How Data Discovery Dashboard Permissions Are Determined

This applies to: Visual Data Discovery

The creator of a dashboard always has permission to read, write, and delete the dashboard. If the creating user is removed from the Symphony environment, the dashboards created by the user are retained and the supplied supervisor user becomes the creator of these orphaned dashboards.

If conflicting dashboard permissions are specified for the account, the group within the account, and the user within the account, the permissions granted to the users in both are determined using a most permissive model. The users are granted the highest level of permission specified for the account, group, and user. For example, if the account is granted read and write permissions, but Group A is granted write and delete permissions, users in Group A will be able to read, write, and delete the dashboard. However, users in any other groups in the account will only be able to read and write the dashboard.

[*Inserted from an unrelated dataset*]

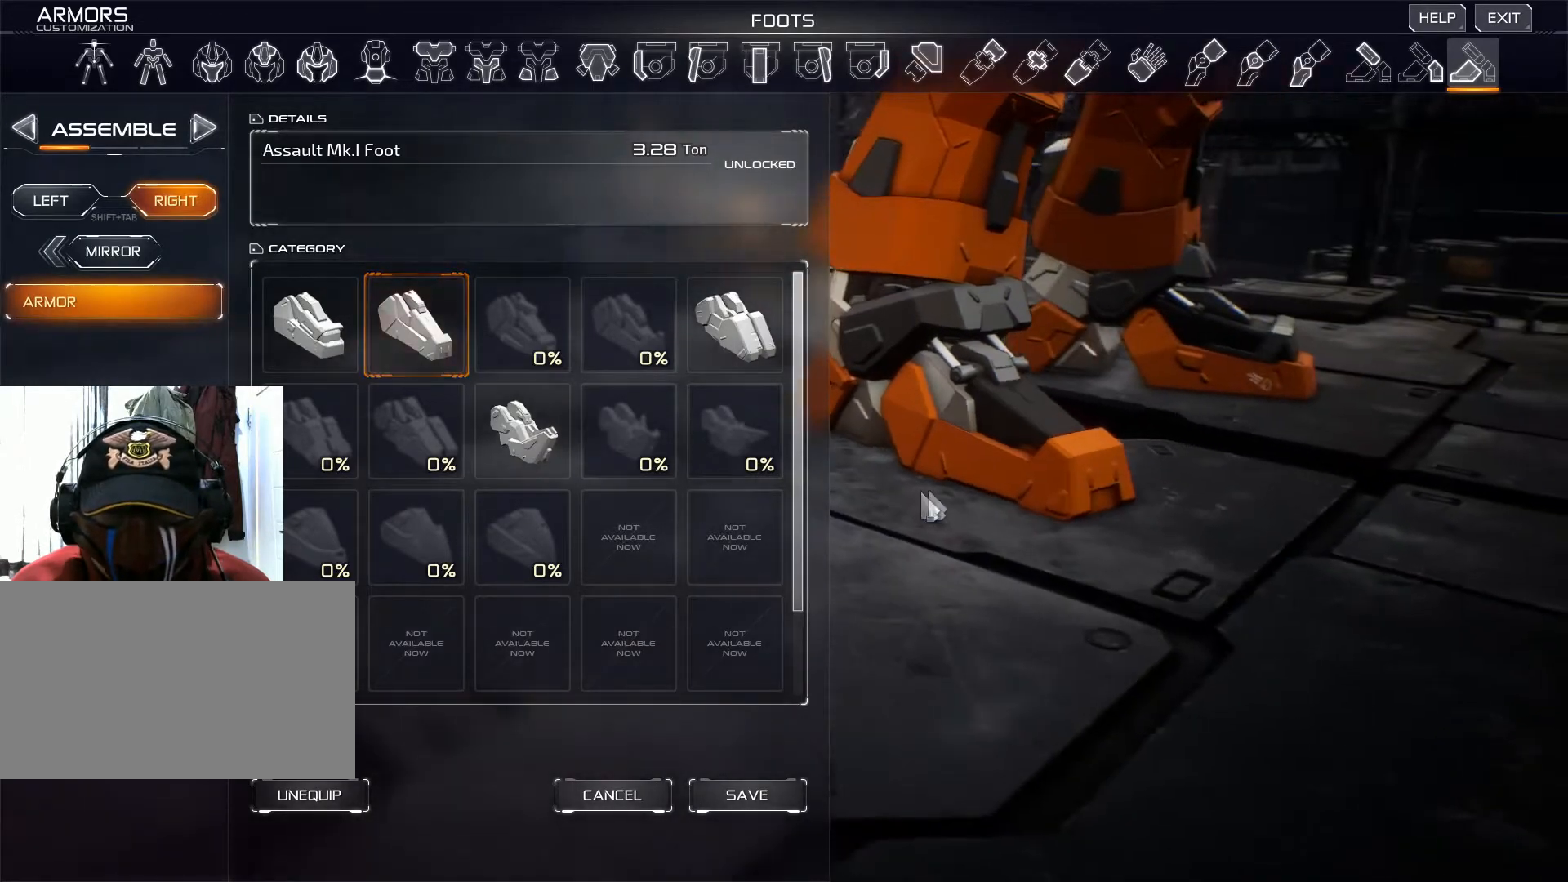
{"keys": [], "mouse": ["right"], "events": [[167, "mouse_right", "down"]]}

Here's another example. If the account is granted read, write, and delete permissions, but the groups are only granted read permissions, all users in the account will have read, write, and delete permissions.

How Data Source Permissions Affect Dashboard Use

Users must have access to the data sources used on the dashboard to see the data from the data sources.

For example, assume your account is granted read, write, and delete permissions for a dashboard. If Chris (a user in the account) does not have access to the data source used by the dashboard or if Chris is not assigned to any group at all, Chris will be able to see the dashboard in the dashboard library and will be able to open the dashboard, but no data will be shown.

Now suppose the dashboard uses three data sources on different visuals in the dashboard, but Chris only has access to two of the data sources. Chris will be able to see only the visuals that use data from the two data sources to which he has access.